Stunning image by NASA, courtesy of Unsplash
Prelude
If you’re feeling adventurous and want to dive straight into the code, here’s the link.
Just know — I’ll be slightly disappointed if you skip the read.
Introduction
Traditional Large Language Models (LLMs) generate content unconditionally, based on the tokens observed during training. While this can be very powerful (it is in fact, quite powerful), they often run the risk of hallucination and untraceable knowledge generation. Even the cutting-edge and smartest LLMs risk generating false information, as there’s no conditioning on the response generated other than the previous tokens already generated.
Retrieval Augmented Generation (RAG) systems on the other hand, attempt to retrieve the best documents for the query and generate a response conditioned on those documents. This restricts the hallucination to a minimum and makes retracing the sources of generated knowledge much easier, as the retrieved documents can be displayed as actual citations. This capability of RAGs makes them particularly appealing for building domain-specific systems, as they can be tailored to each domain based on the available documents.
I came across this concept during one of my master’s courses and was intrigued by the existing RAG systems. Most of them typically consist of two main components — a retriever (usually vector-based for fast, semantic search instead of plain keyword matching) to fetch relevant documents, and a generator, a language model that summarizes the retrieved content (often using large models like GPT-4 or similar). This naturally made me curious to build a system that was fully local and vendor-independent — albeit on a smaller scale. Running language models locally is, and likely will remain, computationally expensive. So I chose to work with small-sized LLMs (a relative term, of course).
Apologies for the lengthy introduction. Since this is a deep topic, I’ve split the discussion into a multi-part series — feel free to go through them in order. In this first part, we’ll take a high-level look at how the project is structured, and in the upcoming parts, I’ll dive into each component in more detail.
System Overview
At the end of the day, I had one objective in mind — The RAG system should be completely capable of running locally, with no vendor tie-in required for any step of the process. Therefore, every component is designed as such. The following are the crucial modules that power the full system.
UI + FastAPI Server
The main interface through which the user can submit their query and the number of results they want the response to be constructed from. It is a single page, completely built from scratch with HTML, CSS and JS (with dark mode support!). The only heavy elements used are two — FeatherIcon CSS for displaying certain icons and Google Fonts for well, fonts.
The UI is served via FastAPI, which felt like a natural choice to tie the system together. It not only hosts the web page but also handles user queries — receiving the input, forwarding it to the RAG engine, and returning the generated response back to the frontend.
Retriever
The “R” in RAG — and arguably the more critical half of the system. That’s because the quality of the final response directly hinges on the quality and relevance of the documents retrieved.
While the majority of RAG implementations focus solely on vector-based retrieval, I chose to go with a hybrid approach. Depending on the configuration (which we’ll revisit later), the system first attempts to retrieve documents from a local vector store. If the results are insufficient or if the store is disabled, it gracefully falls back to a conventional API fetch using the same query.

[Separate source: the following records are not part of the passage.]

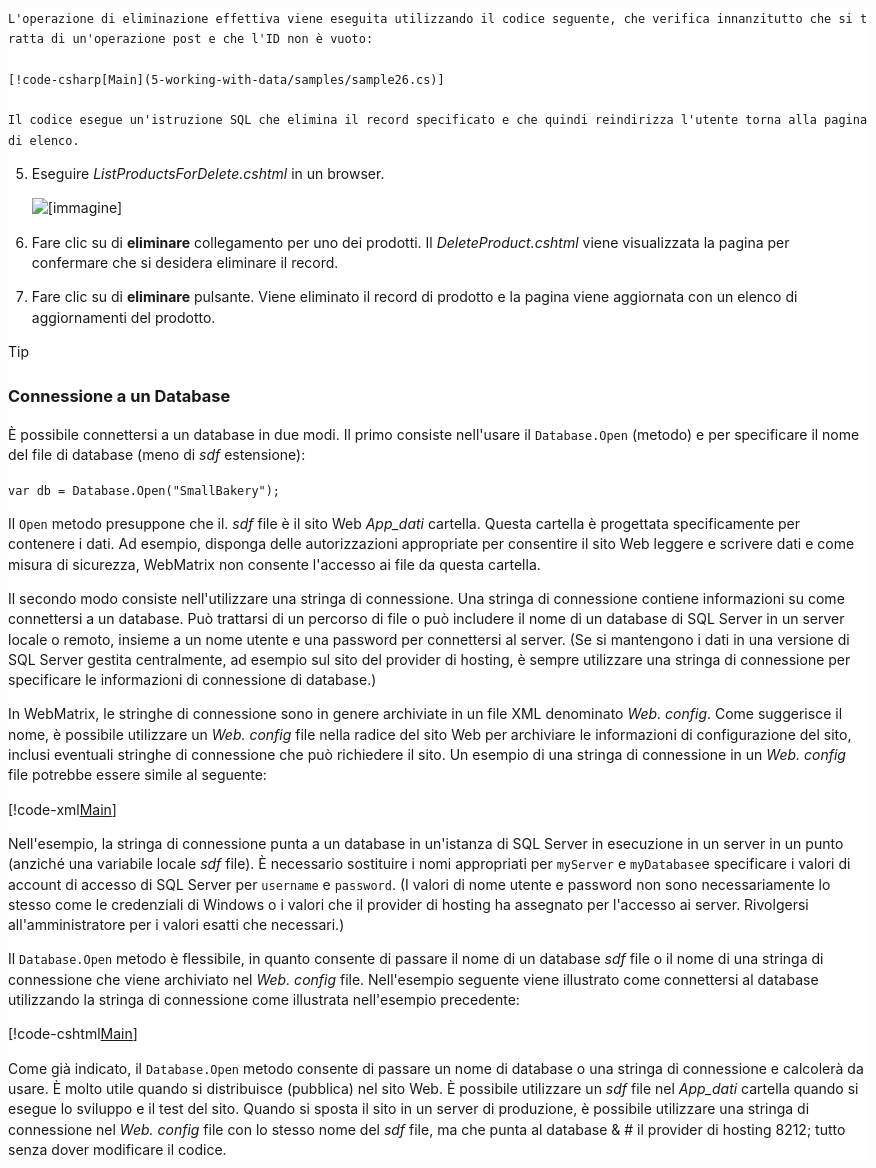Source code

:     L'operazione di eliminazione effettiva viene eseguita utilizzando il codice seguente, che verifica innanzitutto che si tratta di un'operazione post e che l'ID non è vuoto:

    [!code-csharp[Main](5-working-with-data/samples/sample26.cs)]

    Il codice esegue un'istruzione SQL che elimina il record specificato e che quindi reindirizza l'utente torna alla pagina di elenco.
5. Eseguire *ListProductsForDelete.cshtml* in un browser.

    ![[immagine]](5-working-with-data/_static/image9.jpg)
6. Fare clic su di **eliminare** collegamento per uno dei prodotti. Il *DeleteProduct.cshtml* viene visualizzata la pagina per confermare che si desidera eliminare il record.
7. Fare clic su di **eliminare** pulsante. Viene eliminato il record di prodotto e la pagina viene aggiornata con un elenco di aggiornamenti del prodotto.

> [!TIP] 
> 
> <a id="SB_ConnectingToADatabase"></a>
> ### <a name="connecting-to-a-database"></a>Connessione a un Database
> 
> È possibile connettersi a un database in due modi. Il primo consiste nell'usare il `Database.Open` (metodo) e per specificare il nome del file di database (meno di *sdf* estensione):
> 
> `var db = Database.Open("SmallBakery");`
> 
> Il `Open` metodo presuppone che il. *sdf* file è il sito Web *App\_dati* cartella. Questa cartella è progettata specificamente per contenere i dati. Ad esempio, disponga delle autorizzazioni appropriate per consentire il sito Web leggere e scrivere dati e come misura di sicurezza, WebMatrix non consente l'accesso ai file da questa cartella.
> 
> Il secondo modo consiste nell'utilizzare una stringa di connessione. Una stringa di connessione contiene informazioni su come connettersi a un database. Può trattarsi di un percorso di file o può includere il nome di un database di SQL Server in un server locale o remoto, insieme a un nome utente e una password per connettersi al server. (Se si mantengono i dati in una versione di SQL Server gestita centralmente, ad esempio sul sito del provider di hosting, è sempre utilizzare una stringa di connessione per specificare le informazioni di connessione di database.)
> 
> In WebMatrix, le stringhe di connessione sono in genere archiviate in un file XML denominato *Web. config*. Come suggerisce il nome, è possibile utilizzare un *Web. config* file nella radice del sito Web per archiviare le informazioni di configurazione del sito, inclusi eventuali stringhe di connessione che può richiedere il sito. Un esempio di una stringa di connessione in un *Web. config* file potrebbe essere simile al seguente:
> 
> [!code-xml[Main](5-working-with-data/samples/sample27.xml)]
> 
> Nell'esempio, la stringa di connessione punta a un database in un'istanza di SQL Server in esecuzione in un server in un punto (anziché una variabile locale *sdf* file). È necessario sostituire i nomi appropriati per `myServer` e `myDatabase`e specificare i valori di account di accesso di SQL Server per `username` e `password`. (I valori di nome utente e password non sono necessariamente lo stesso come le credenziali di Windows o i valori che il provider di hosting ha assegnato per l'accesso ai server. Rivolgersi all'amministratore per i valori esatti che necessari.)
> 
> Il `Database.Open` metodo è flessibile, in quanto consente di passare il nome di un database *sdf* file o il nome di una stringa di connessione che viene archiviato nel *Web. config* file. Nell'esempio seguente viene illustrato come connettersi al database utilizzando la stringa di connessione come illustrata nell'esempio precedente:
> 
> [!code-cshtml[Main](5-working-with-data/samples/sample28.cshtml)]
> 
> Come già indicato, il `Database.Open` metodo consente di passare un nome di database o una stringa di connessione e calcolerà da usare. È molto utile quando si distribuisce (pubblica) nel sito Web. È possibile utilizzare un *sdf* file nel *App\_dati* cartella quando si esegue lo sviluppo e il test del sito. Quando si sposta il sito in un server di produzione, è possibile utilizzare una stringa di connessione nel *Web. config* file con lo stesso nome del *sdf* file, ma che punta al database & # il provider di hosting 8212; tutto senza dover modificare il codice.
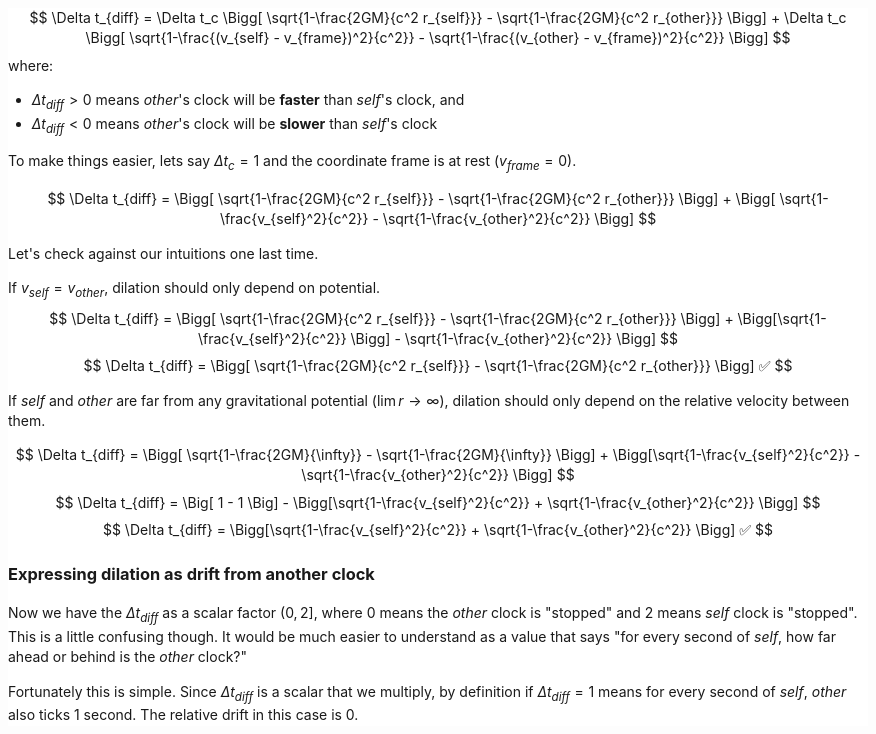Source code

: $$
\Delta t_{diff} = \Delta t_c \Bigg[ \sqrt{1-\frac{2GM}{c^2 r_{self}}} - \sqrt{1-\frac{2GM}{c^2 r_{other}}} \Bigg] + \Delta t_c \Bigg[ \sqrt{1-\frac{(v_{self} - v_{frame})^2}{c^2}} - \sqrt{1-\frac{(v_{other} - v_{frame})^2}{c^2}} \Bigg]
$$
where:
* $\Delta t_{diff} > 0$ means $other$'s clock will be **faster** than $self$'s clock, and
* $\Delta t_{diff} < 0$ means $other$'s clock will be **slower** than $self$'s clock

To make things easier, lets say $\Delta t_c = 1$ and the coordinate frame is at rest ($v_{frame} = 0$).

$$
\Delta t_{diff} = \Bigg[ \sqrt{1-\frac{2GM}{c^2 r_{self}}} - \sqrt{1-\frac{2GM}{c^2 r_{other}}} \Bigg] + \Bigg[ \sqrt{1-\frac{v_{self}^2}{c^2}} - \sqrt{1-\frac{v_{other}^2}{c^2}} \Bigg]
$$

Let's check against our intuitions one last time.

If $v_{self} = v_{other}$, dilation should only depend on potential.
$$
\Delta t_{diff} = \Bigg[ \sqrt{1-\frac{2GM}{c^2 r_{self}}} - \sqrt{1-\frac{2GM}{c^2 r_{other}}} \Bigg] + \Bigg[\sqrt{1-\frac{v_{self}^2}{c^2}} \Bigg] - \sqrt{1-\frac{v_{other}^2}{c^2}} \Bigg]
$$
$$
\Delta t_{diff} = \Bigg[ \sqrt{1-\frac{2GM}{c^2 r_{self}}} - \sqrt{1-\frac{2GM}{c^2 r_{other}}} \Bigg] ✅
$$

If $self$ and $other$ are far from any gravitational potential ($\lim{r \rightarrow \infty}$), dilation should only depend on the relative velocity between them.

$$
\Delta t_{diff} = \Bigg[ \sqrt{1-\frac{2GM}{\infty}} - \sqrt{1-\frac{2GM}{\infty}} \Bigg] + \Bigg[\sqrt{1-\frac{v_{self}^2}{c^2}} - \sqrt{1-\frac{v_{other}^2}{c^2}} \Bigg]
$$
$$
\Delta t_{diff} = \Big[ 1 - 1 \Big] - \Bigg[\sqrt{1-\frac{v_{self}^2}{c^2}} + \sqrt{1-\frac{v_{other}^2}{c^2}} \Bigg]
$$
$$
\Delta t_{diff} = \Bigg[\sqrt{1-\frac{v_{self}^2}{c^2}} + \sqrt{1-\frac{v_{other}^2}{c^2}} \Bigg] ✅
$$

### Expressing dilation as drift from another clock
Now we have the $\Delta t_{diff}$ as a scalar factor $(0, 2]$, where $0$ means the $other$ clock is "stopped" and $2$ means $self$ clock is "stopped". This is a little confusing though. It would be much easier to understand as a value that says "for every second of $self$, how far ahead or behind is the $other$ clock?"

Fortunately this is simple. Since $\Delta t_{diff}$ is a scalar that we multiply, by definition if $\Delta t_{diff} = 1$ means for every second of $self$, $other$ also ticks 1 second. The relative drift in this case is $0$.


[^1]: Image credit: Randall Munroe, 2023. _Recipe Relativity_. https://xkcd.com/2767/
[^2]: Image credit: Randall Munroe, 2022. _Bendy_. https://xkcd.com/2706/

There’s also an option to cache API-fetched documents back into the vector store. This allows the system to “learn” over time — growing smarter and more useful with each search, as its local knowledge base gradually expands.
Generator
The “G” in RAG, this component loads one of the locally configured LLMs (as defined in the config file) and uses a prompt template, also configurable, to generate the cited summary.

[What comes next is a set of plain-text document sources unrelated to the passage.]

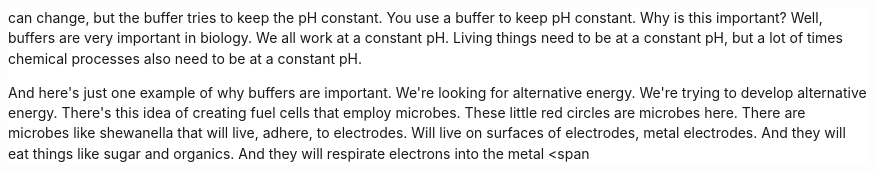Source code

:   <span m="724750">can</span> <span m="724940">change,</span> <span
  m="726000">but</span> <span m="726290">the</span> <span
  m="726360">buffer</span> <span m="726880">tries</span> <span
  m="727370">to</span> <span m="727440">keep</span> <span m="727760">the</span>
  <span m="727840">pH</span> <span m="728790">constant.</span> <span
  m="729440">You</span> <span m="729590">use</span> <span m="729970">a</span>
  <span m="730030">buffer</span> <span m="730810">to</span> <span
  m="730910">keep</span> <span m="731300">pH</span> <span
  m="732050">constant.</span> <span m="733570">Why</span> <span
  m="733870">is</span> <span m="733990">this</span> <span
  m="734170">important?</span> <span m="734810">Well,</span> <span
  m="735300">buffers</span> <span m="735740">are</span> <span
  m="736190">very</span> <span m="736680">important</span> <span
  m="737400">in</span> <span m="737620">biology.</span> <span
  m="738820">We</span> <span m="739020">all</span> <span m="739240">work</span>
  <span m="739740">at</span> <span m="739970">a</span> <span
  m="740050">constant</span> <span m="740720">pH.</span> <span
  m="741390">Living</span> <span m="741770">things</span> <span
  m="742390">need</span> <span m="742630">to</span> <span m="742730">be</span>
  <span m="742880">at</span> <span m="742960">a</span> <span
  m="743000">constant</span> <span m="743640">pH,</span> <span
  m="744560">but</span> <span m="744770">a</span> <span m="744820">lot</span>
  <span m="745120">of</span> <span m="745190">times</span> <span
  m="745530">chemical</span> <span m="745960">processes</span> <span
  m="746800">also</span> <span m="747280">need</span> <span m="747580">to</span>
  <span m="747670">be</span> <span m="747850">at</span> <span
  m="747930">a</span> <span m="747970">constant</span> <span
  m="748610">pH.</span></p><p><span m="749560">And</span> <span
  m="749820">here's</span> <span m="750100">just</span> <span
  m="750880">one</span> <span m="751260">example</span> <span
  m="752180">of</span> <span m="752380">why</span> <span
  m="752620">buffers</span> <span m="753140">are</span> <span
  m="753230">important.</span> <span m="754800">We're</span> <span
  m="754910">looking</span> <span m="755260">for</span> <span
  m="755460">alternative</span> <span m="756210">energy.</span> <span
  m="756850">We're</span> <span m="756960">trying</span> <span
  m="757250">to</span> <span m="757360">develop</span> <span
  m="757840">alternative</span> <span m="758350">energy.</span> <span
  m="759160">There's</span> <span m="759300">this</span> <span
  m="759480">idea</span> <span m="759820">of</span> <span
  m="759890">creating</span> <span m="760430">fuel</span> <span
  m="760830">cells</span> <span m="761580">that</span> <span
  m="761770">employ</span> <span m="762180">microbes.</span> <span
  m="763070">These</span> <span m="763360">little</span> <span
  m="764100">red</span> <span m="764370">circles</span> <span
  m="764980">are</span> <span m="765060">microbes</span> <span
  m="765730">here.</span> <span m="766350">There</span> <span
  m="766520">are</span> <span m="766690">microbes</span> <span
  m="767310">like</span> <span m="768090">shewanella</span> <span
  m="769350">that</span> <span m="769970">will</span> <span
  m="770680">live,</span> <span m="771550">adhere,</span> <span
  m="772090">to</span> <span m="772490">electrodes.</span> <span
  m="773390">Will</span> <span m="773520">live</span> <span m="773960">on</span>
  <span m="774460">surfaces</span> <span m="775180">of</span> <span
  m="775290">electrodes,</span> <span m="776040">metal</span> <span
  m="776360">electrodes.</span> <span m="777460">And</span> <span
  m="777980">they</span> <span m="778150">will</span> <span
  m="778500">eat</span> <span m="778710">things</span> <span
  m="779040">like</span> <span m="779240">sugar</span> <span
  m="779580">and</span> <span m="779690">organics.</span> <span
  m="780640">And</span> <span m="780860">they</span> <span
  m="780990">will</span> <span m="781860">respirate</span> <span
  m="782680">electrons</span> <span m="783640">into</span> <span
  m="784300">the</span> <span m="784400">metal</span> <span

I experimented with a few prompt formats, and while prompt engineering remains a work in progress, the current setup works well enough to complete the end-to-end pipeline. That, in itself, felt like a win.
Pit Stop
To keep things short and hopefully not boring, we’ll pause here. In the next part, I’ll dive into the technical design decisions that shape this system. And after that, I’ll walk through how it all comes together — running live, end-to-end, in a cloud environment.